— Work instruction 1 —
Answer these about the article on offshore wind auctions:
(a) In Germany, on what basis are projects awarded for sites that are not centrally pre-developed?
(b) By how much can CfDs reduce generation costs, according to a German study?
(c) What is the total capacity of the three sites in Denmark's upcoming tender?
— Work instruction 2 —
Can you repeat the article on offshore wind auctions word for word, from "Fortunately, the German" to "and industry alike."?
— Work instruction 3 —
Can you pick up the article on offshore wind auctions after its last sentence and continue it?

— Selected excerpt —
WindEurope says the German Government needs to act quickly to ensure a new regime is in place for its next auction for offshore wind, or risk that auction failing
In a review of how European countries where auctions have failed are switching to two-way contracts for difference (CfDs), WindEurope said the reason they have failed is primarily the use by governments of ‘negative bidding,’ the idea that offshore wind developers should pay for the right to build windfarms, which has undermined investment in offshore wind.
Germany runs its offshore wind auctions with uncapped negative bidding. For sites that are not centrally pre-developed, projects are awarded based on price only, meaning the developer who offers to pay the most for the right to build wins. For centrally pre-developed sites Germany combines negative bidding with non-price criteria.
The latest German offshore wind auction failed, and did not secure single bid. WindEurope said this is because the country’s auction design is not ‘future-proof’ and places excessive and uncontrollable risks on offshore wind developers. It doesn’t account for the current market environment and investment conditions. “Without a course correction, the upcoming 2026 auctions may fail as well,” says WindEurope.
Fortunately, the German Economics Ministry has reacted to the failed auction and announced that it will replace uncapped negative bidding with CfDs. But as WindEurope notes, the Government needs to complete the necessary amendments to the Offshore Wind Energy Act and other regulations quickly, if CfDs are to be applied in auctions in 2026.
“Only then can offshore wind continue to deliver on its promise of secure, affordable, and climate-friendly electricity for Germany and create jobs and added value across the country,” WindEurope said. A German study suggest that CfDs can reduce generation costs by up to 30%, providing the foundation for competitive electricity prices for Germany’s consumers, households and industry alike.
Denmark failed to attract any bids in its 2024 offshore wind auction due to negative bidding. As an initial reaction, the Danish Government announced that the upcoming tender for three sites with a total capacity of 3 GW will offer CfDs. The auction design for the prestigious Bornholm Energy Island has not been decided yet.
Much of the electricity produced by new offshore windfarms will be for export rather than for domestic consumption. This makes Denmark a special case. Government and industry are now discussing a market-driven scheme, which could entail concession payments or seabed leases of some sort.

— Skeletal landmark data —
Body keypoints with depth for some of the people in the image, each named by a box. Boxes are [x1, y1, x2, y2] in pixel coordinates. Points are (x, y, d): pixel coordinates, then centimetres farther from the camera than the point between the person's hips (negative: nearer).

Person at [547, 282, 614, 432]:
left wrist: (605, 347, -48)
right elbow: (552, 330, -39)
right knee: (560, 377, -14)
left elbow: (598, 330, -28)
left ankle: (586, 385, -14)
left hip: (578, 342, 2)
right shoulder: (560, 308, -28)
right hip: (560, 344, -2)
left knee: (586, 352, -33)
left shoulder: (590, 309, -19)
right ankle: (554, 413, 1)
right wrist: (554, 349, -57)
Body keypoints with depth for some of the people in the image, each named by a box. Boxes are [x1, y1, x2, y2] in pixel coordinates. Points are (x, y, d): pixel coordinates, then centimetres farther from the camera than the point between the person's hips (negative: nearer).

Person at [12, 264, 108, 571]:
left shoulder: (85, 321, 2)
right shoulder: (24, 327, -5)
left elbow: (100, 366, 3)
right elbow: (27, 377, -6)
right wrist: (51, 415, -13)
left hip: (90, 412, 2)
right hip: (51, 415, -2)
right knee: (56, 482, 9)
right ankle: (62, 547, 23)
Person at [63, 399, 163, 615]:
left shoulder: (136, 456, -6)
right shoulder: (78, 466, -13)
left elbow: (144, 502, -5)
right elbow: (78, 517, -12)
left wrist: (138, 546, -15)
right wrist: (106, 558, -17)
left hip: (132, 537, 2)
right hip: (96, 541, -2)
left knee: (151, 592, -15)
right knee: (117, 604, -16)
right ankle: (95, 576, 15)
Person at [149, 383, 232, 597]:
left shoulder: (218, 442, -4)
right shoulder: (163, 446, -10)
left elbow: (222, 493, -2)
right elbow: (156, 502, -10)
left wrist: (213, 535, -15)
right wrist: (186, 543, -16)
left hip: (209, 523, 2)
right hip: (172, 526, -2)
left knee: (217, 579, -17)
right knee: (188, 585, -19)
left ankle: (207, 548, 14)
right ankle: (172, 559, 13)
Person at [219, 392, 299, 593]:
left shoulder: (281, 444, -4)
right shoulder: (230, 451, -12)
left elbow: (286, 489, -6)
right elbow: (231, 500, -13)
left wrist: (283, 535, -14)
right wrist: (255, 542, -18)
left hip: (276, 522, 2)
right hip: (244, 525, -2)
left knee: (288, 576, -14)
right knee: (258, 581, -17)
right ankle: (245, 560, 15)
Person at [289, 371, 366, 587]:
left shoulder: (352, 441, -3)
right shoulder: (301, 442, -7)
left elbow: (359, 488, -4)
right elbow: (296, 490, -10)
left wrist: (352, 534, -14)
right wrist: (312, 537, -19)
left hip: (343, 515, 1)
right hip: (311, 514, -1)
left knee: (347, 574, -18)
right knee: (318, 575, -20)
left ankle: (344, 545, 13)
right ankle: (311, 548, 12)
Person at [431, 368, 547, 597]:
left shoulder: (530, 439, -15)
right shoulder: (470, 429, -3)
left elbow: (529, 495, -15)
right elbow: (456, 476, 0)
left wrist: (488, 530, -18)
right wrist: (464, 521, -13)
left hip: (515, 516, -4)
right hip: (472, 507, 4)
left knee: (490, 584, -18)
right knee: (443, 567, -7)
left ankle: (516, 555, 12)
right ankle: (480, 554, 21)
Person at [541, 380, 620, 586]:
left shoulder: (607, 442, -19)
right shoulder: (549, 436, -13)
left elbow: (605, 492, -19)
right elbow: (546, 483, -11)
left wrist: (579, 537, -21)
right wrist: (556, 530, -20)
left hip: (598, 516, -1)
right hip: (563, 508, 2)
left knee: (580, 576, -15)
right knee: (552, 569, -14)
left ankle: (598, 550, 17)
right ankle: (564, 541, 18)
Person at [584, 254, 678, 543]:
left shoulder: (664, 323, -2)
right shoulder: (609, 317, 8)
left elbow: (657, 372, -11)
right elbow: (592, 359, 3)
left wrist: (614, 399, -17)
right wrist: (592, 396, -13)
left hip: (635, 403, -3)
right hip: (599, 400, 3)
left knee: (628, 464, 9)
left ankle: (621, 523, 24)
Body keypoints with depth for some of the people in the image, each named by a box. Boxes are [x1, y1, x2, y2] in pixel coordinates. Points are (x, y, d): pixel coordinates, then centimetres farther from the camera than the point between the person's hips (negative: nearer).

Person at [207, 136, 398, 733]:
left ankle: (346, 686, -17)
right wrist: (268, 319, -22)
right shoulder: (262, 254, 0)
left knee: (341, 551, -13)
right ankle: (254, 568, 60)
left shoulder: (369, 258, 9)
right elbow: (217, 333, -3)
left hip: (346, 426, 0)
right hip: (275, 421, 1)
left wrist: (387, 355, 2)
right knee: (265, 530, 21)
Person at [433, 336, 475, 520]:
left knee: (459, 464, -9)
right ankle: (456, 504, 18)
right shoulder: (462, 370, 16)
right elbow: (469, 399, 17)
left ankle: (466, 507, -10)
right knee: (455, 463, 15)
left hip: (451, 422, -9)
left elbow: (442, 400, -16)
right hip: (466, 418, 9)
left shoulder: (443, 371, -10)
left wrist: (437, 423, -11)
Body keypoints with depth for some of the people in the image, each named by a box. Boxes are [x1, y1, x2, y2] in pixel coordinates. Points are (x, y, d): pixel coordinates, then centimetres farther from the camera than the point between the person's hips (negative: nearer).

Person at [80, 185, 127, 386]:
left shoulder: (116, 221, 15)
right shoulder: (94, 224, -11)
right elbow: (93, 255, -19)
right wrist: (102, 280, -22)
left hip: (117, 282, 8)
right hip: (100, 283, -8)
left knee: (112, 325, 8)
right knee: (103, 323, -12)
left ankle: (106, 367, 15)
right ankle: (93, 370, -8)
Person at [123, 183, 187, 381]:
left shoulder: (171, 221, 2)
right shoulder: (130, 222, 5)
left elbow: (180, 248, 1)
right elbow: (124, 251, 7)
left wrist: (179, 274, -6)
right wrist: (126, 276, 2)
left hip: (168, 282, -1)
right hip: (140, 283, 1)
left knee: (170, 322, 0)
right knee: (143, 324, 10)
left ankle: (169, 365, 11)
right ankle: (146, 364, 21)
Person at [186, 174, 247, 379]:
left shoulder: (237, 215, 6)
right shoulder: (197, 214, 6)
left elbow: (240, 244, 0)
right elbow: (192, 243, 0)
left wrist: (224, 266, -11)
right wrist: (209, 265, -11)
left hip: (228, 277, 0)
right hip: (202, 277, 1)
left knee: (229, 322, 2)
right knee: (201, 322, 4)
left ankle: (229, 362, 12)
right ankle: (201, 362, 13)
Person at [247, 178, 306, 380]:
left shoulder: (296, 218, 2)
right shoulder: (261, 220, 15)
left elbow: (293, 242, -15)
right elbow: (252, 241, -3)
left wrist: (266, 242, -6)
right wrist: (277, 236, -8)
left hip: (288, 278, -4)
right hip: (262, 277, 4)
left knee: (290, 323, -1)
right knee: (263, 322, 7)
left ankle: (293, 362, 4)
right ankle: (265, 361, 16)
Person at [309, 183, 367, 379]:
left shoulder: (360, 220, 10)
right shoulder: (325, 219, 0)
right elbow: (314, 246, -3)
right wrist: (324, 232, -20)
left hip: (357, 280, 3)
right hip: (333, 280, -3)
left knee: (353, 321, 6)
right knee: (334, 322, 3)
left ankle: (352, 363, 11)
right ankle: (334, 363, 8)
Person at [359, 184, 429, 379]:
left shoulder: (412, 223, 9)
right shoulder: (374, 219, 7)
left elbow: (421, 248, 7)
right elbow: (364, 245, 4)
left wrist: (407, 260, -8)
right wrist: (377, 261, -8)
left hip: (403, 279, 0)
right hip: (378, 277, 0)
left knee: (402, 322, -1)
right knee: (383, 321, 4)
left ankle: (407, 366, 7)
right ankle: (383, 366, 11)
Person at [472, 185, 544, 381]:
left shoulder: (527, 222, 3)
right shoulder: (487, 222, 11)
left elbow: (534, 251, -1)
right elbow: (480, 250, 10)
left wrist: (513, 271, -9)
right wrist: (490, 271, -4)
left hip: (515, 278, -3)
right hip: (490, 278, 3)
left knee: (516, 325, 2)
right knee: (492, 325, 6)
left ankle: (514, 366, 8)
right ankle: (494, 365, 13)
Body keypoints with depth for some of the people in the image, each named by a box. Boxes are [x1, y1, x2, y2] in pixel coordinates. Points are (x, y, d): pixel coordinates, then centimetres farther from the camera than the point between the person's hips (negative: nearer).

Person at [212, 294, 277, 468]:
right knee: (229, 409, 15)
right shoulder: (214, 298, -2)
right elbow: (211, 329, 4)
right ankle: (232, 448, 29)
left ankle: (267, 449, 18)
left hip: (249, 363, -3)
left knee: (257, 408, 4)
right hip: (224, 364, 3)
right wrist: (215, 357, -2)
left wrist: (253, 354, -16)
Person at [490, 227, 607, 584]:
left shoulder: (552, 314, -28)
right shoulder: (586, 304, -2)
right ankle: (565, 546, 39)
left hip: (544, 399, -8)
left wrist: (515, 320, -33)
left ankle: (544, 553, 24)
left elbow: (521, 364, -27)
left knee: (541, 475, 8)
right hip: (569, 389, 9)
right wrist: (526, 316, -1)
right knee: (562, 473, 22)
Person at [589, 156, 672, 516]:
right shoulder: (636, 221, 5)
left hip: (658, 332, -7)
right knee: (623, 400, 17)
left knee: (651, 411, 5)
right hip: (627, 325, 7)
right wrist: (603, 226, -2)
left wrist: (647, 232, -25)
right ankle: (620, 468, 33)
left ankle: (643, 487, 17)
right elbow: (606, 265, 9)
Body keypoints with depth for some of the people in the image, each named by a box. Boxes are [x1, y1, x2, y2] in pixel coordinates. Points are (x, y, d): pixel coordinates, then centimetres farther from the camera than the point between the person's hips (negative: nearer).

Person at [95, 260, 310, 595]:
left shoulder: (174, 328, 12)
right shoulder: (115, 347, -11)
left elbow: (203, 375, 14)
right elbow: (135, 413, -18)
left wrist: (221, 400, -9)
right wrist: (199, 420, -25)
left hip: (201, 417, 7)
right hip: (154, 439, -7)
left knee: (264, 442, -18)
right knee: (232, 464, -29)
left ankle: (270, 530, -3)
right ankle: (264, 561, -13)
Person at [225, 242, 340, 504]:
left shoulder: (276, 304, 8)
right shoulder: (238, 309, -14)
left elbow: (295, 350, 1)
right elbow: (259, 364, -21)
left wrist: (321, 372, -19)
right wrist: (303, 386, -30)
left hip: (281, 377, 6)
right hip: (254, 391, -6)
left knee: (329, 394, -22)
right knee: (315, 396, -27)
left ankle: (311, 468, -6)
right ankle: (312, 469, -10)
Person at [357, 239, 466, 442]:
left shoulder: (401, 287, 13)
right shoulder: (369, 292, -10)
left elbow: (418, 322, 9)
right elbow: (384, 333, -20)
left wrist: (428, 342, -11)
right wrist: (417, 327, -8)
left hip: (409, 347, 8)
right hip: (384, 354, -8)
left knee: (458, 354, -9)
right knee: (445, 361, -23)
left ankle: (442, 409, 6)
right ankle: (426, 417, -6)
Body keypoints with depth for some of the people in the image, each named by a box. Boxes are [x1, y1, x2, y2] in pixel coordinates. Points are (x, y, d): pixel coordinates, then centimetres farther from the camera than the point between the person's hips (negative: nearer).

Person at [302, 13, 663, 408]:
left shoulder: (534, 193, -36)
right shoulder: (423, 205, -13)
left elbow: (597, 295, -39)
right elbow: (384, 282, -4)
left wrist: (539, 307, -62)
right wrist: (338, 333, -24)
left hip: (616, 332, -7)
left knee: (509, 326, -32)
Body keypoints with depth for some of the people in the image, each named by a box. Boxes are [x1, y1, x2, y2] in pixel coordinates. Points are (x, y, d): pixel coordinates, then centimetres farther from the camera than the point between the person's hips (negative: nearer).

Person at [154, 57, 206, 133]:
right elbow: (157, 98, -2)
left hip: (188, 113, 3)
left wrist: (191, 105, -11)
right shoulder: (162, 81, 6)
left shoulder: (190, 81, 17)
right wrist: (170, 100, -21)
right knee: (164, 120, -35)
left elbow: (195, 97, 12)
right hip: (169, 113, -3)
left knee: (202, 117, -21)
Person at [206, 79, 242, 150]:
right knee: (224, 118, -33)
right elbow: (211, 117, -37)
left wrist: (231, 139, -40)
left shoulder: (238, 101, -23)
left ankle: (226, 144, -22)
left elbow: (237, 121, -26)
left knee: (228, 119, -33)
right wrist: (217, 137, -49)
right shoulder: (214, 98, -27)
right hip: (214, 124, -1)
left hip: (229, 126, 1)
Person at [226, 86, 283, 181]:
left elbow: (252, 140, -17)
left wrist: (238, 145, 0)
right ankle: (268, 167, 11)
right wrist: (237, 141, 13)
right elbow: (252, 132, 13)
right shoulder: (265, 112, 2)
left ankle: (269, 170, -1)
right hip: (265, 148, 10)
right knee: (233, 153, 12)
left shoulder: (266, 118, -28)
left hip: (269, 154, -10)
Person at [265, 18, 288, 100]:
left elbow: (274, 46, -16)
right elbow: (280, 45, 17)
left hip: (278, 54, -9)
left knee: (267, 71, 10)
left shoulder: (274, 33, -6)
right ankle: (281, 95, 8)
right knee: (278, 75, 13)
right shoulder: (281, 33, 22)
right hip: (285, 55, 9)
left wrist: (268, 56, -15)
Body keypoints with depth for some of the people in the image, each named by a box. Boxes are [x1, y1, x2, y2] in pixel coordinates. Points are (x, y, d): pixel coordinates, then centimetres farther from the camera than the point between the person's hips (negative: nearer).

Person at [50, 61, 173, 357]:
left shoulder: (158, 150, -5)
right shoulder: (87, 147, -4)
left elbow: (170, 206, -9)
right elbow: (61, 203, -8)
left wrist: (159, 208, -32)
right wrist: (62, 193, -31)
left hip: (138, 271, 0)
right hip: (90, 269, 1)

— Exercise response 1 —
(a) On price only: the developer who offers to pay the most for the right to build wins.
(b) By up to 30%.
(c) 3 GW.

— Exercise response 2 —
Fortunately, the German Economics Ministry has reacted to the failed auction and announced that it will replace uncapped negative bidding with CfDs. But as WindEurope notes, the Government needs to complete the necessary amendments to the Offshore Wind Energy Act and other regulations quickly, if CfDs are to be applied in auctions in 2026.
“Only then can offshore wind continue to deliver on its promise of secure, affordable, and climate-friendly electricity for Germany and create jobs and added value across the country,” WindEurope said. A German study suggest that CfDs can reduce generation costs by up to 30%, providing the foundation for competitive electricity prices for Germany’s consumers, households and industry alike.

— Exercise response 3 —
In the Netherlands the government proposed a new ‘Action Plan for Offshore Wind,’ waving goodbye to negative bidding for offshore wind. Instead, the Government is also preparing legislation to introduce CfDs. The first tender with CfDs could be in mid-2027. It is also exploring the development of a guarantee fund to support the conclusion of power purchase agreements. “With these measures,” said WindEurope, “the Government is responding to rising costs, inflation, supply chain challenges, and risk concerns in offshore wind.
“Offshore wind was about to come to a standstill in the Netherlands, but as an immediate measure, it launched ‘Temporary Support of Offshore Wind (TOMOZ),’ which allocates €1Bn out of the Dutch climate fund to support the build-out of 2 GW of offshore wind capacity in 2026. The TOMOZ will function as a bridging measure until the CfDs are fully implemented.
The Dutch offshore wind industry has called on the Government to provide a long-term budget in the form of an offshore wind fund for all income and expenditure from offshore wind CfDs. The Government should also ramp up the electrification of the Dutch economy. Additional electricity demand from electrification will keep the costs of offshore wind as low as possible.
WindEurope said it is ‘good news’ that the Government is already weighing the option of offering CfDs for investments in electrification.
“The three Governments that have been running negative bidding auctions for offshore are now moving to CfDs. They are right to do so: negative bidding makes offshore wind more expensive,” said WindEurope.
“It means higher upfront costs and higher financing costs. And these additional costs are passed on to consumers and/or the wind energy supply chain. Negative bidding may seem a short-term gain to finance ministries, but it’s a long-term cost for society,” said Giles Dickson, WindEurope chief executive.
“Finland, Sweden, Latvia, and Estonia are still considering negative bidding for their offshore wind auctions as and when they run them. They have only 250 MW of offshore wind between them today.”